What you are asked to do » Below are entries; count the lines among them that contain the word "with", and give only the count.

(Saved entries)
....

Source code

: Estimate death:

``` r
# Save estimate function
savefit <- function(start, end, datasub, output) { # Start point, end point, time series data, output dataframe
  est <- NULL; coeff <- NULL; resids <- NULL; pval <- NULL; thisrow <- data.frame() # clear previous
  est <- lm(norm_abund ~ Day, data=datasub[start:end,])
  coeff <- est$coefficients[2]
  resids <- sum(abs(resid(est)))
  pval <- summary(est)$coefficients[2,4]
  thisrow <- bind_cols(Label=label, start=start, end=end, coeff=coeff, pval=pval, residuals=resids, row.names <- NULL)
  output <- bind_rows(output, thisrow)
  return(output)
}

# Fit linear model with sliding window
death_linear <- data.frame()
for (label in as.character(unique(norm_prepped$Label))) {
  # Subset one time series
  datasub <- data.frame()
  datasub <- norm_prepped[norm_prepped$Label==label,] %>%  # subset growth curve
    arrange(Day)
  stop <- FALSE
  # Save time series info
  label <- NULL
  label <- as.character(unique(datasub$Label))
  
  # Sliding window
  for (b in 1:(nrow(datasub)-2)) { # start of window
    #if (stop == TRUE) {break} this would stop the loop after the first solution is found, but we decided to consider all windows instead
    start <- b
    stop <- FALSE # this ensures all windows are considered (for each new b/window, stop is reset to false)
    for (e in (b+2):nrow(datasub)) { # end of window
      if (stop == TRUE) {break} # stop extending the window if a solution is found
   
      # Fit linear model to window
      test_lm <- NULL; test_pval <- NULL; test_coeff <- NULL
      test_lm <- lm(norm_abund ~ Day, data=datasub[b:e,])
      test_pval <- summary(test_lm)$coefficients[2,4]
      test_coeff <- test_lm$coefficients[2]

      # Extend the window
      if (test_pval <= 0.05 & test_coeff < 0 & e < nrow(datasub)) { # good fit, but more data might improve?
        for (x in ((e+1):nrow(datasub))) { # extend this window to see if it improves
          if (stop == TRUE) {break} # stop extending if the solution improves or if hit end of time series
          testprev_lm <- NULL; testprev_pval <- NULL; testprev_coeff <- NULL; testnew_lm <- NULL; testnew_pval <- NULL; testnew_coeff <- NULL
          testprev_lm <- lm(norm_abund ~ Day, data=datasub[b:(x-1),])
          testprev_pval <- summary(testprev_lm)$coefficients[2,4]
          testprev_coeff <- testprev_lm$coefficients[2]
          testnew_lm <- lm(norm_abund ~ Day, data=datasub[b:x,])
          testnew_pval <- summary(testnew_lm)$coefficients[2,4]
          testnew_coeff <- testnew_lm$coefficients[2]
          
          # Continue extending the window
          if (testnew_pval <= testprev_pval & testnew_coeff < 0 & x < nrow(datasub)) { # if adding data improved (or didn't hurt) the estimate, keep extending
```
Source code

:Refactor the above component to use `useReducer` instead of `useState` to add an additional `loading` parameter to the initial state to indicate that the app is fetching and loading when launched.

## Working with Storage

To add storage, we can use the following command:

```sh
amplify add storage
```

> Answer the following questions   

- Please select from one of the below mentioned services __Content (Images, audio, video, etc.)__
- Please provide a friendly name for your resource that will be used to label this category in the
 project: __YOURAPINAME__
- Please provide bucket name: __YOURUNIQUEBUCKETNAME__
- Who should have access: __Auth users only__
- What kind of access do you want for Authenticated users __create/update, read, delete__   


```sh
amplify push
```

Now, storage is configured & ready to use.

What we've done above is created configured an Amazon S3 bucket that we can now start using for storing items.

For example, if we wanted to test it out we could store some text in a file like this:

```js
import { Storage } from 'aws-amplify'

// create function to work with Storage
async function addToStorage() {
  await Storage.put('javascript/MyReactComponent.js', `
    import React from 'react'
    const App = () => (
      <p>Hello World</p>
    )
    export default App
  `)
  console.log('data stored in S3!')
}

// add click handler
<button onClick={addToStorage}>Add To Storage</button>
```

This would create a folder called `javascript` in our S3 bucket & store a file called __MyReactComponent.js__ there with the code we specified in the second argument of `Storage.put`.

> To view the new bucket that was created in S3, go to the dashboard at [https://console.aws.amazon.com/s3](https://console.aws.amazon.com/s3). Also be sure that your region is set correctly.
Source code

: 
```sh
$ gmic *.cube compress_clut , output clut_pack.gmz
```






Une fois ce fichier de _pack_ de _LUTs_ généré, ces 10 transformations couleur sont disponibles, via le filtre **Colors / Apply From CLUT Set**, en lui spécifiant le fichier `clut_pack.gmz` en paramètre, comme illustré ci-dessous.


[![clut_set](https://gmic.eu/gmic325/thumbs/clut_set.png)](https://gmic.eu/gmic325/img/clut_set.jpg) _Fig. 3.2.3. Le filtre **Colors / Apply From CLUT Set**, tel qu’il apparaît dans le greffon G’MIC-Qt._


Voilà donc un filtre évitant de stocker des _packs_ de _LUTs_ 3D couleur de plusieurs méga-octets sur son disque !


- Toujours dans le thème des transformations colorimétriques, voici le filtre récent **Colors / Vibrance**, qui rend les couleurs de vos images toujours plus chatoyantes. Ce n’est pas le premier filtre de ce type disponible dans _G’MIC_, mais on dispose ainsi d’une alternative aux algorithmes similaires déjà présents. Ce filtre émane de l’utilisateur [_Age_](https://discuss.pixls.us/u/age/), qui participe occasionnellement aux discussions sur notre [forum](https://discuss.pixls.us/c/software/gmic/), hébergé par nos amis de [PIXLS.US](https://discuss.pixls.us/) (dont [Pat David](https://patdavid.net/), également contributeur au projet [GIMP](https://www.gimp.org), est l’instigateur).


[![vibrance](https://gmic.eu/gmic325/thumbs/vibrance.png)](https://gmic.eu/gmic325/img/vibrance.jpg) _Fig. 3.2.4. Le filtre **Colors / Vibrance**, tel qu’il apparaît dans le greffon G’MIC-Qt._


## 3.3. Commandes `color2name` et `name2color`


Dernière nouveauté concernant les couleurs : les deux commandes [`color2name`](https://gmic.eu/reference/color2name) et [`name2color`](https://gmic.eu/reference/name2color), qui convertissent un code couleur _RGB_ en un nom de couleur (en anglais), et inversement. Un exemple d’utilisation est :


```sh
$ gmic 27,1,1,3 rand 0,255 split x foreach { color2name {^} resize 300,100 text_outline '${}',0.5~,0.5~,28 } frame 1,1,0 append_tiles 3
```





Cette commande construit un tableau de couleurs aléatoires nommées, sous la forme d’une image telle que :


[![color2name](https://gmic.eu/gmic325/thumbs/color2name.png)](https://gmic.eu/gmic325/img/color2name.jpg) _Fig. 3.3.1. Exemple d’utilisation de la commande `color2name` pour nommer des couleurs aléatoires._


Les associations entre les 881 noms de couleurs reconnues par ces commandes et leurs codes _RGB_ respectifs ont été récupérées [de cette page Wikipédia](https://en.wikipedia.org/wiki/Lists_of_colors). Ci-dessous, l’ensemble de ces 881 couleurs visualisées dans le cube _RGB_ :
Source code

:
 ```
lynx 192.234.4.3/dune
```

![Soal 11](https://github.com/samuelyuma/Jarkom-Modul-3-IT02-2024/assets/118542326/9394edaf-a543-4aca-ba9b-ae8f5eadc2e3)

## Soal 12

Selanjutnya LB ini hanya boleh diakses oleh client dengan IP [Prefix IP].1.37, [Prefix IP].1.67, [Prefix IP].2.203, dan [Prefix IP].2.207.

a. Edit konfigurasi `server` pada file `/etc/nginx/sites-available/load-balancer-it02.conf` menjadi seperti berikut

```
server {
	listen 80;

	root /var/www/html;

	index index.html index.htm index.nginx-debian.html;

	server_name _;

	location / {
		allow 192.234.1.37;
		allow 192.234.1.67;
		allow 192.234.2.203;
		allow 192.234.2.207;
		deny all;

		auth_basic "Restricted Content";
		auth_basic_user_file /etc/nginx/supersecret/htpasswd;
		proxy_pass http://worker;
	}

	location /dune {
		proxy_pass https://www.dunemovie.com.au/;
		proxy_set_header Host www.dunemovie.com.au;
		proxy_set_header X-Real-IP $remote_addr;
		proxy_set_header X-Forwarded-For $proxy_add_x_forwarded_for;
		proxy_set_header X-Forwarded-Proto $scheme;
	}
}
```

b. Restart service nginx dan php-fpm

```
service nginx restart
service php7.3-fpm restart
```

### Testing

....

Result for this exercise » 4